[Stored items]
=== Section Start ===

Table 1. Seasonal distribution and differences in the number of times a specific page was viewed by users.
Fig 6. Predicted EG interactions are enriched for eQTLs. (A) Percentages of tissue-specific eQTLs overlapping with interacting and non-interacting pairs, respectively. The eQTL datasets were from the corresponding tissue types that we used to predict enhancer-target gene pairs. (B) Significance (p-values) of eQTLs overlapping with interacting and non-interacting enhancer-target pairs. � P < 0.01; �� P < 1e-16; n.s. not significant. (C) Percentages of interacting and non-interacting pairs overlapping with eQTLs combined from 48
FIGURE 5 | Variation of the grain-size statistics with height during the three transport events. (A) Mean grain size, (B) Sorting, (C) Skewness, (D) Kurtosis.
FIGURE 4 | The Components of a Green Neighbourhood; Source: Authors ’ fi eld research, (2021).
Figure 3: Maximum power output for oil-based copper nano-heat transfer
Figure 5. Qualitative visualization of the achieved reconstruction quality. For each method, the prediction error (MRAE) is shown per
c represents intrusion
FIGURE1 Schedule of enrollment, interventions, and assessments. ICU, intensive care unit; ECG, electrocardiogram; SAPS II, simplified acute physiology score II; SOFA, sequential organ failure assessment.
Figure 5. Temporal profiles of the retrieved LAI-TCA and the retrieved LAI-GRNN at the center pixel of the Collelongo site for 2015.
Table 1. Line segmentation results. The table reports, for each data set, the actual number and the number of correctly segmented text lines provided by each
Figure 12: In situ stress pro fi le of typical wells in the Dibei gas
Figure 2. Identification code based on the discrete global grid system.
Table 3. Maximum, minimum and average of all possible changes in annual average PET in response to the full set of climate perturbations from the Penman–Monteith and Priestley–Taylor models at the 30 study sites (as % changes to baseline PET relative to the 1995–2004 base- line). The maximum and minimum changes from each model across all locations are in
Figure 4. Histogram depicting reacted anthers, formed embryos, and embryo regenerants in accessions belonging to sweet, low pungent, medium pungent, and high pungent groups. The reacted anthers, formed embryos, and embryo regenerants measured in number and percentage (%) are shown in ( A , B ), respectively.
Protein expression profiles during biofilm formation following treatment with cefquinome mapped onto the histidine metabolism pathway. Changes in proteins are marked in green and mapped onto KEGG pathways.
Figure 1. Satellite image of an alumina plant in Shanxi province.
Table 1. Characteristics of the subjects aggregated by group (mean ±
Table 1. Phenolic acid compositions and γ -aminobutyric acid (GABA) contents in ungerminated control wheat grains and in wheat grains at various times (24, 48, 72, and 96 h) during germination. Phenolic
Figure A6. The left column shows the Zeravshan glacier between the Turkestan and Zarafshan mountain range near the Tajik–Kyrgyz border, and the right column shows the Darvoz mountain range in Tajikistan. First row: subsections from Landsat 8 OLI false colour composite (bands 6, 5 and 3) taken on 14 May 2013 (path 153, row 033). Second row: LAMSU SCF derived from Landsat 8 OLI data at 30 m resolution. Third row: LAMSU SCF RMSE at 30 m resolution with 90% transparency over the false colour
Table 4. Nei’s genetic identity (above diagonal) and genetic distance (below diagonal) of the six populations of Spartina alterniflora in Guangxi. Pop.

=== Section End ===

PROBLEM TO SOLVE:
Out of the preceding entries, pull every line containing the string "profiles".

RESULT OF THIS EXERCISE:
Figure 5. Temporal profiles of the retrieved LAI-TCA and the retrieved LAI-GRNN at the center pixel of the Collelongo site for 2015.
Protein expression profiles during biofilm formation following treatment with cefquinome mapped onto the histidine metabolism pathway. Changes in proteins are marked in green and mapped onto KEGG pathways.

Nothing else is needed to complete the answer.